_Instructions for the task_
Your answer should be the lines below from the one holding "Document page, 1275x1650 pixels." through the one holding "Page size: 1275x1650.", copied exactly and with nothing else.

_Records shown_
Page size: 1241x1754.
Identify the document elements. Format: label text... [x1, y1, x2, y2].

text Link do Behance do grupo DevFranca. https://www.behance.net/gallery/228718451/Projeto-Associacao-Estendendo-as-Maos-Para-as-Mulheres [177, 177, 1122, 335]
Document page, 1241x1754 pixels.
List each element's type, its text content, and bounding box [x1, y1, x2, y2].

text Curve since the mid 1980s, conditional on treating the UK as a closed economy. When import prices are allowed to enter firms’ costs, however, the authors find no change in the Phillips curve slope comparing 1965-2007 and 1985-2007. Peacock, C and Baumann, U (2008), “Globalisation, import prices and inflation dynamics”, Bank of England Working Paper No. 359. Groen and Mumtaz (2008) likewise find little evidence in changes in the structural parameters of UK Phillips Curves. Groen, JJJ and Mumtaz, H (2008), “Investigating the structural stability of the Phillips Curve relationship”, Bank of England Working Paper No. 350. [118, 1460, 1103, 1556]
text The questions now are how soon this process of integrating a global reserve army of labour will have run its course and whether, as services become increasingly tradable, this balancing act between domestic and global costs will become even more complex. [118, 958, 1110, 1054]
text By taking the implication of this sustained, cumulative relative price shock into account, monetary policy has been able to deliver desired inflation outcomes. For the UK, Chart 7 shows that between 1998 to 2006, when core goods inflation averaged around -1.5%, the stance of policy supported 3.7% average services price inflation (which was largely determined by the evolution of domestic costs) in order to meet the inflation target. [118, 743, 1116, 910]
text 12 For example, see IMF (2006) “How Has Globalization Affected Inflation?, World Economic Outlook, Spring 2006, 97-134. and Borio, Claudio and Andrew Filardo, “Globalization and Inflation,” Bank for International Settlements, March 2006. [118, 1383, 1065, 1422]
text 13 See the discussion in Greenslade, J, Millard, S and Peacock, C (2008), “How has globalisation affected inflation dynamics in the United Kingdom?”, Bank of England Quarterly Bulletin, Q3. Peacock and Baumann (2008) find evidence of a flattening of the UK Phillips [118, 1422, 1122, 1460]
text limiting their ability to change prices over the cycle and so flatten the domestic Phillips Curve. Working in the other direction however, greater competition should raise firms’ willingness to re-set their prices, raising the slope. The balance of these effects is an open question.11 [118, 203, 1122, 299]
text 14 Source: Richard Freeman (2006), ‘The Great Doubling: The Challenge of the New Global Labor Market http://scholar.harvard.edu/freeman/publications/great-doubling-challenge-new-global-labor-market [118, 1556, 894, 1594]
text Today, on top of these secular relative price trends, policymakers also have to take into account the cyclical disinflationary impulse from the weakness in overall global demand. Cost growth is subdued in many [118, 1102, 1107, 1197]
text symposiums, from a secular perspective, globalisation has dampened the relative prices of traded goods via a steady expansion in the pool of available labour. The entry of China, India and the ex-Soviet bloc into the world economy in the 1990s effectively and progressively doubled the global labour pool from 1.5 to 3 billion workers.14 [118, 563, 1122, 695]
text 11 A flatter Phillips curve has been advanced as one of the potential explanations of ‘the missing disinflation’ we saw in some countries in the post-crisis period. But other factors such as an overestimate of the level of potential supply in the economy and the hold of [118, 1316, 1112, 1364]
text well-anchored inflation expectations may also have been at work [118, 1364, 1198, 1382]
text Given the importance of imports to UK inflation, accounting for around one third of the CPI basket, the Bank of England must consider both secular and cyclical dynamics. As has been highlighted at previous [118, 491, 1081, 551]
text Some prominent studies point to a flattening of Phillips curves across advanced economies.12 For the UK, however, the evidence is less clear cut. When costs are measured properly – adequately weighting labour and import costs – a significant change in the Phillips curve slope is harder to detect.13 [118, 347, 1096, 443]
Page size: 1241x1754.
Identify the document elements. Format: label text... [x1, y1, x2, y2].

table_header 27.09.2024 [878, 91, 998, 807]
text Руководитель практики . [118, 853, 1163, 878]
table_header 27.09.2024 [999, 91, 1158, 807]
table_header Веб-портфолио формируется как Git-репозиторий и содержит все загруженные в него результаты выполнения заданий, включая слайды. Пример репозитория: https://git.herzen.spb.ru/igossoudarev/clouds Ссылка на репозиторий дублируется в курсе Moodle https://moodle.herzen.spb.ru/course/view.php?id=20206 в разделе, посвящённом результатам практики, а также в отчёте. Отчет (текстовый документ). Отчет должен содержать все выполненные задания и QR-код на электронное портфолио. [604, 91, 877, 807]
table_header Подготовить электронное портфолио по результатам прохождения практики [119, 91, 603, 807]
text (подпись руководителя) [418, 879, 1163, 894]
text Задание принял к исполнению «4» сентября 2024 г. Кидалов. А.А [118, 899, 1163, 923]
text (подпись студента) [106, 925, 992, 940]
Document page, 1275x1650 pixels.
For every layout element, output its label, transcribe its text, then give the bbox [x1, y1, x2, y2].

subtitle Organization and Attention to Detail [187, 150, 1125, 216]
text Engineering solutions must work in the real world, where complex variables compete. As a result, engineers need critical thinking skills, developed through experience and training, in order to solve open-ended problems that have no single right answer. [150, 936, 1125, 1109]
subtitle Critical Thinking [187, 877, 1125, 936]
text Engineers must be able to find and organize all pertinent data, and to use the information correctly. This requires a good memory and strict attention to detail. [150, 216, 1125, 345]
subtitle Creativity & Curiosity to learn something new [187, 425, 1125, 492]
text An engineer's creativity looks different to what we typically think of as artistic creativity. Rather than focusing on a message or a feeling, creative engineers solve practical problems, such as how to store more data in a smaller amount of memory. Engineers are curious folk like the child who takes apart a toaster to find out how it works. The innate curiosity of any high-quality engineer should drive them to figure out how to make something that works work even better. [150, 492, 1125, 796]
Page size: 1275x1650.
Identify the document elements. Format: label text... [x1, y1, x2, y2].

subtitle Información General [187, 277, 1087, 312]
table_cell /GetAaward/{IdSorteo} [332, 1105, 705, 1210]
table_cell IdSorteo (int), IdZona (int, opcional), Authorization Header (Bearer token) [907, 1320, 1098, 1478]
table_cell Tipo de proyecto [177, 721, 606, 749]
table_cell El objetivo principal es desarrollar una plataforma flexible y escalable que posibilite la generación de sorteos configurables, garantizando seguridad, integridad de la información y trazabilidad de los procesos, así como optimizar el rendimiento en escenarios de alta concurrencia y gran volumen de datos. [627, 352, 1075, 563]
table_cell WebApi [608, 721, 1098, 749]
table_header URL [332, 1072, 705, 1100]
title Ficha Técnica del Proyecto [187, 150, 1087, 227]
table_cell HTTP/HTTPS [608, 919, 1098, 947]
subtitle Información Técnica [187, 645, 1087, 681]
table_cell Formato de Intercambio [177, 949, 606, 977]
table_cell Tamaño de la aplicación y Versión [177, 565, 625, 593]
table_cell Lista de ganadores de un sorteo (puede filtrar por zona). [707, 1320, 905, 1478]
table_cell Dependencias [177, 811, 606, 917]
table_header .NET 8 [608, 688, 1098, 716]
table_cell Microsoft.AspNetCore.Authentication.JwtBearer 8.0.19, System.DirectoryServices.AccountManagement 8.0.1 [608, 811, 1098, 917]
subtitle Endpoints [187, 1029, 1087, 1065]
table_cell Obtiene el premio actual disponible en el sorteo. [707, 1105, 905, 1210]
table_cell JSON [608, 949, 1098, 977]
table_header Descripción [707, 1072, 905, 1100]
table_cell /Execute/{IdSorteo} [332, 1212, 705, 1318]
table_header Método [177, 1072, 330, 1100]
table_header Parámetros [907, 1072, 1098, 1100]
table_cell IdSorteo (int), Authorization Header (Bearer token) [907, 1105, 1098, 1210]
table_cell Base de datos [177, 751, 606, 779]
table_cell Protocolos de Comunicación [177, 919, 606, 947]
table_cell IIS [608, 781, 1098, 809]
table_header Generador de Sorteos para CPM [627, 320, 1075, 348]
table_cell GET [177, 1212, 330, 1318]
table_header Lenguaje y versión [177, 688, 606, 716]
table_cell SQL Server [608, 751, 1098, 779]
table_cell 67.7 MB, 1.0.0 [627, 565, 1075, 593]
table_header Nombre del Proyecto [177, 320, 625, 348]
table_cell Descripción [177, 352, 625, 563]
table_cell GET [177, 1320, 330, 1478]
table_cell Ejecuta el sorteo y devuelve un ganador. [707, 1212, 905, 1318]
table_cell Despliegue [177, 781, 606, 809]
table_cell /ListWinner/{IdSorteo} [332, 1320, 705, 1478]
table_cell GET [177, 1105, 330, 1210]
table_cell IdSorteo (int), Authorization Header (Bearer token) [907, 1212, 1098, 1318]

_Response to this task_
Document page, 1275x1650 pixels.
For every layout element, output its label, transcribe its text, then give the bbox [x1, y1, x2, y2].

subtitle Organization and Attention to Detail [187, 150, 1125, 216]
text Engineering solutions must work in the real world, where complex variables compete. As a result, engineers need critical thinking skills, developed through experience and training, in order to solve open-ended problems that have no single right answer. [150, 936, 1125, 1109]
subtitle Critical Thinking [187, 877, 1125, 936]
text Engineers must be able to find and organize all pertinent data, and to use the information correctly. This requires a good memory and strict attention to detail. [150, 216, 1125, 345]
subtitle Creativity & Curiosity to learn something new [187, 425, 1125, 492]
text An engineer's creativity looks different to what we typically think of as artistic creativity. Rather than focusing on a message or a feeling, creative engineers solve practical problems, such as how to store more data in a smaller amount of memory. Engineers are curious folk like the child who takes apart a toaster to find out how it works. The innate curiosity of any high-quality engineer should drive them to figure out how to make something that works work even better. [150, 492, 1125, 796]
Page size: 1275x1650.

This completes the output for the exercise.